Mean, Standard Deviation and Variance

gsl_stats_mean(data)

This function returns the arithmetic mean of data, a dataset of length n with stride stride. The arithmetic mean, or sample mean, is denoted by \(\hat{\mu}\) and defined as,

\[\hat{\mu}= {1 \over N} \sum x_i\]

where \(x_i\) are the elements of the dataset data. For samples drawn from a gaussian distribution the variance of \(\hat{\mu}\) is \(\sigma^2 / $N\).

gsl_stats_variance(data)

This function returns the estimated, or sample, variance of data a dataset of length n. The estimated variance is denoted by \(\hat{\sigma^2}\) and is defined by,

\[{\hat{\sigma}}^2 = {1 \over (N-1)} \sum (x_i - {\hat{\mu}})^2\]

where \(x_i\) are the elements of the dataset data. Note that the normalization factor of \(1/(N-1)\) results from the derivation of \(\hat{\sigma}^2\) as an unbiased estimator of the population variance \(\sigma^2\). For samples drawn from a Gaussian distribution the variance of \(\hat{\sigma}^2\) itself is \(2 \sigma^4 / N\).

This function computes the mean via a call to gsl_stats_mean(). If you have already computed the mean then you can pass it directly to gsl_stats_variance_m().

gsl_stats_variance_m(data, mean)

This function returns the sample variance of data relative to the given value of mean. The function is computed with \(\hat{\mu}\) replaced by the value of mean that you supply,

\[{\hat{\sigma}}^2 = {1 \over (N-1)} \sum (x_i - mean)^2\]
gsl_stats_sd(data)
gsl_stats_sd_m(data, mean)

The standard deviation is defined as the square root of the variance. These functions return the square root of the corresponding variance functions above.

gsl_stats_tss(data)
gsl_stats_tss_m(data, mean)

These functions return the total sum of squares(TSS) of data about the mean.For gsl_stats_tss_m() the user - supplied value of mean is used, and for gsl_stats_tss() it is computed using gsl_stats_mean().

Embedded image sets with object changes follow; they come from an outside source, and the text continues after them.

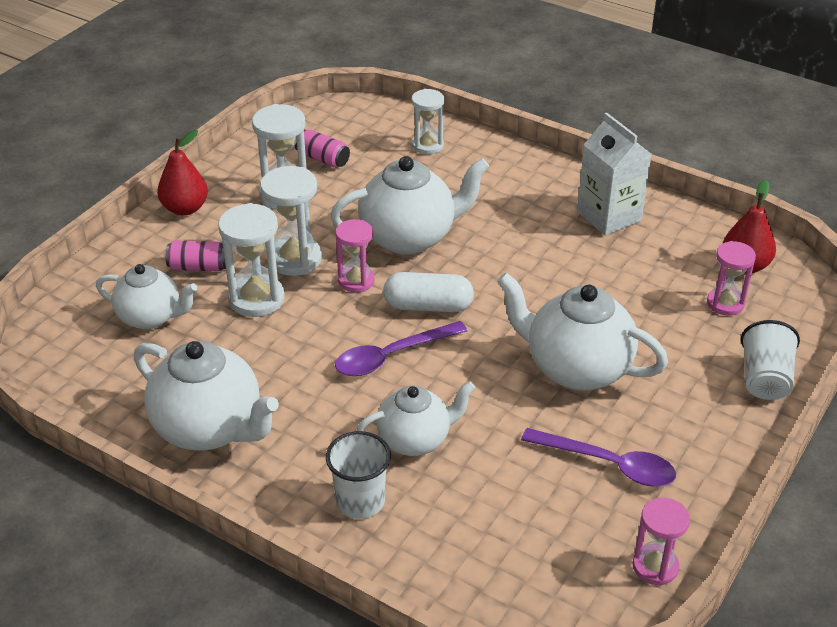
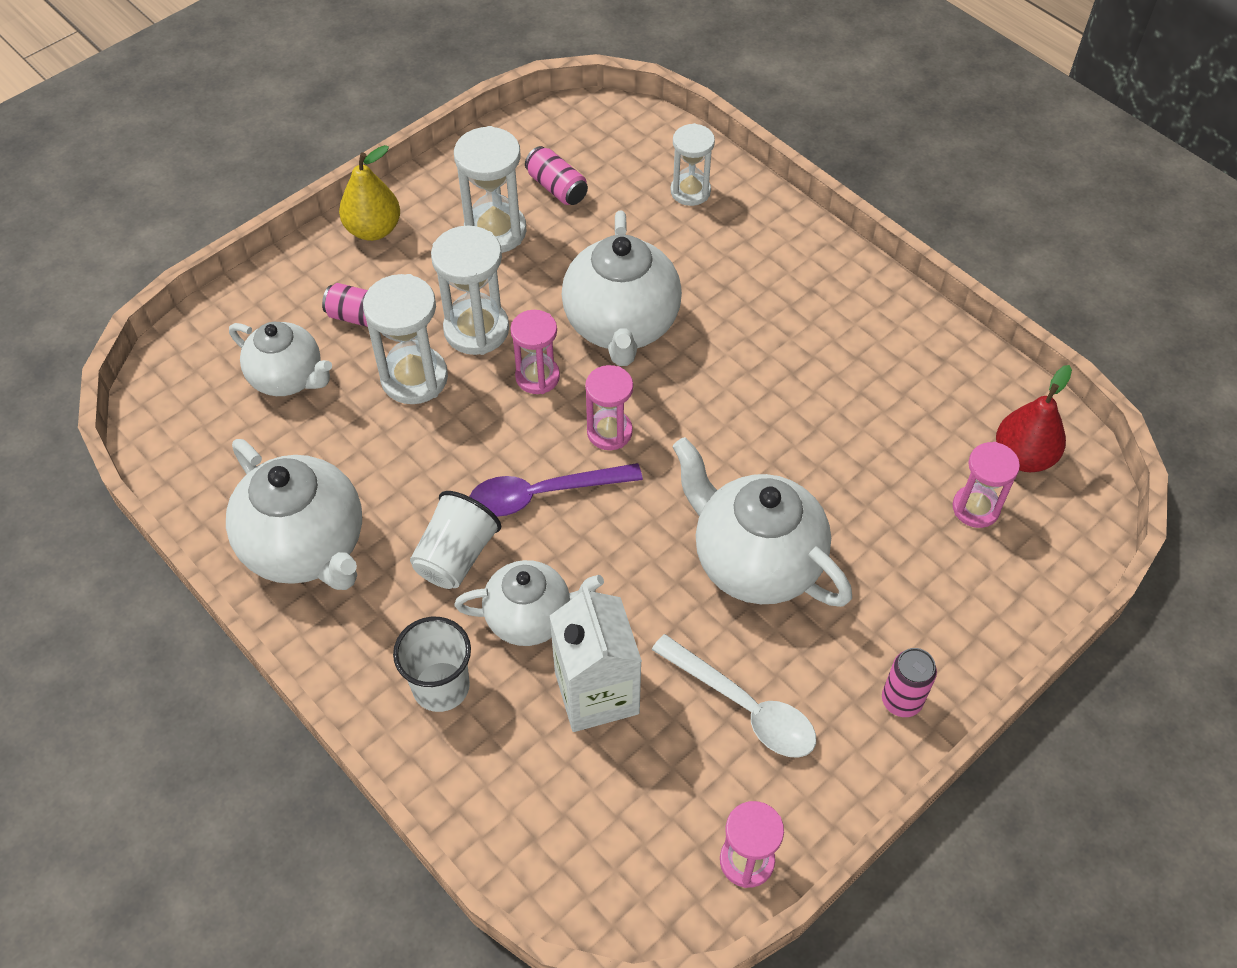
camera: 15 degrees right, 15 degrees up
red pear [157,130,208,216] -> yellow pear [339,145,400,241]
white teapot [330,156,490,255] -> white teapot turned 90 degrees clockwise [562,211,682,366]
white capsule [383,272,474,312] -> pink hourglass [585,365,633,450]
purple spoon [521,428,676,487] -> white spoon [651,634,816,758]
white carton [577,113,651,236] -> white carton moved to [550,584,642,732]
white cup [741,320,800,400] -> white cup moved to [410,491,501,589]
none -> pink can [882,648,937,717]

\[{\rm TSS} = \sum(x_i - mean) ^ 2\]
gsl_stats_variance_with_fixed_mean(data, mean)

This function computes an unbiased estimate of the variance of data when the population mean mean of the underlying distribution is known a priori .In this case the estimator for the variance uses the factor \(1/N\) and the sample mean \(\hat{\mu}\) is replaced by the known population mean \(\mu\),

\[{\hat{\sigma}} ^ 2 = { 1 \over N } \sum(x_i - \mu) ^ 2\]
gsl_stats_sd_with_fixed_mean(data, mean)

This function calculates the standard deviation of data for a fixed population mean mean. The result is the square root of the corresponding variance function.